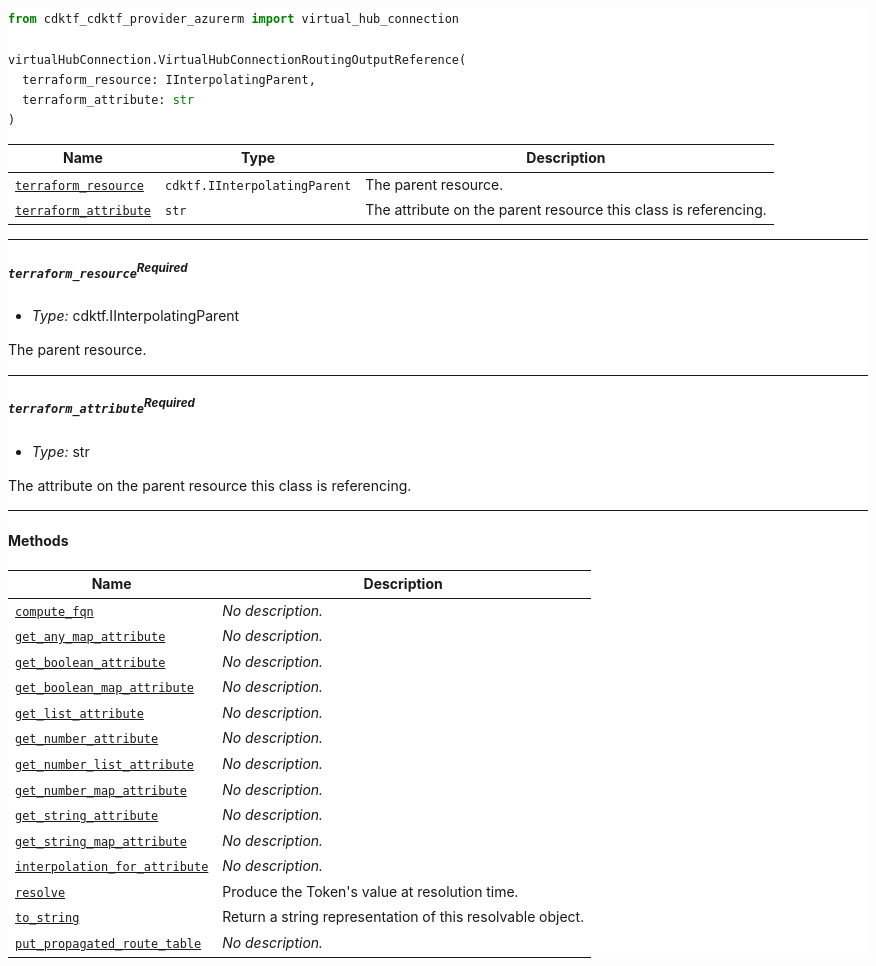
 ```python
from cdktf_cdktf_provider_azurerm import virtual_hub_connection

virtualHubConnection.VirtualHubConnectionRoutingOutputReference(
  terraform_resource: IInterpolatingParent,
  terraform_attribute: str
)
```

| **Name** | **Type** | **Description** |
| --- | --- | --- |
| <code><a href="#@cdktf/provider-azurerm.virtualHubConnection.VirtualHubConnectionRoutingOutputReference.Initializer.parameter.terraformResource">terraform_resource</a></code> | <code>cdktf.IInterpolatingParent</code> | The parent resource. |
| <code><a href="#@cdktf/provider-azurerm.virtualHubConnection.VirtualHubConnectionRoutingOutputReference.Initializer.parameter.terraformAttribute">terraform_attribute</a></code> | <code>str</code> | The attribute on the parent resource this class is referencing. |

---

##### `terraform_resource`<sup>Required</sup> <a name="terraform_resource" id="@cdktf/provider-azurerm.virtualHubConnection.VirtualHubConnectionRoutingOutputReference.Initializer.parameter.terraformResource"></a>

- *Type:* cdktf.IInterpolatingParent

The parent resource.

---

##### `terraform_attribute`<sup>Required</sup> <a name="terraform_attribute" id="@cdktf/provider-azurerm.virtualHubConnection.VirtualHubConnectionRoutingOutputReference.Initializer.parameter.terraformAttribute"></a>

- *Type:* str

The attribute on the parent resource this class is referencing.

---

#### Methods <a name="Methods" id="Methods"></a>

| **Name** | **Description** |
| --- | --- |
| <code><a href="#@cdktf/provider-azurerm.virtualHubConnection.VirtualHubConnectionRoutingOutputReference.computeFqn">compute_fqn</a></code> | *No description.* |
| <code><a href="#@cdktf/provider-azurerm.virtualHubConnection.VirtualHubConnectionRoutingOutputReference.getAnyMapAttribute">get_any_map_attribute</a></code> | *No description.* |
| <code><a href="#@cdktf/provider-azurerm.virtualHubConnection.VirtualHubConnectionRoutingOutputReference.getBooleanAttribute">get_boolean_attribute</a></code> | *No description.* |
| <code><a href="#@cdktf/provider-azurerm.virtualHubConnection.VirtualHubConnectionRoutingOutputReference.getBooleanMapAttribute">get_boolean_map_attribute</a></code> | *No description.* |
| <code><a href="#@cdktf/provider-azurerm.virtualHubConnection.VirtualHubConnectionRoutingOutputReference.getListAttribute">get_list_attribute</a></code> | *No description.* |
| <code><a href="#@cdktf/provider-azurerm.virtualHubConnection.VirtualHubConnectionRoutingOutputReference.getNumberAttribute">get_number_attribute</a></code> | *No description.* |
| <code><a href="#@cdktf/provider-azurerm.virtualHubConnection.VirtualHubConnectionRoutingOutputReference.getNumberListAttribute">get_number_list_attribute</a></code> | *No description.* |
| <code><a href="#@cdktf/provider-azurerm.virtualHubConnection.VirtualHubConnectionRoutingOutputReference.getNumberMapAttribute">get_number_map_attribute</a></code> | *No description.* |
| <code><a href="#@cdktf/provider-azurerm.virtualHubConnection.VirtualHubConnectionRoutingOutputReference.getStringAttribute">get_string_attribute</a></code> | *No description.* |
| <code><a href="#@cdktf/provider-azurerm.virtualHubConnection.VirtualHubConnectionRoutingOutputReference.getStringMapAttribute">get_string_map_attribute</a></code> | *No description.* |
| <code><a href="#@cdktf/provider-azurerm.virtualHubConnection.VirtualHubConnectionRoutingOutputReference.interpolationForAttribute">interpolation_for_attribute</a></code> | *No description.* |
| <code><a href="#@cdktf/provider-azurerm.virtualHubConnection.VirtualHubConnectionRoutingOutputReference.resolve">resolve</a></code> | Produce the Token's value at resolution time. |
| <code><a href="#@cdktf/provider-azurerm.virtualHubConnection.VirtualHubConnectionRoutingOutputReference.toString">to_string</a></code> | Return a string representation of this resolvable object. |
| <code><a href="#@cdktf/provider-azurerm.virtualHubConnection.VirtualHubConnectionRoutingOutputReference.putPropagatedRouteTable">put_propagated_route_table</a></code> | *No description.* |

◆ WHAT THE EXERCISE ASKS ◆
Among the records, find all lines that include the string "Type" and return them.

◆ ANSWER BOX ◆
| **Name** | **Type** | **Description** |
- *Type:* cdktf.IInterpolatingParent
- *Type:* str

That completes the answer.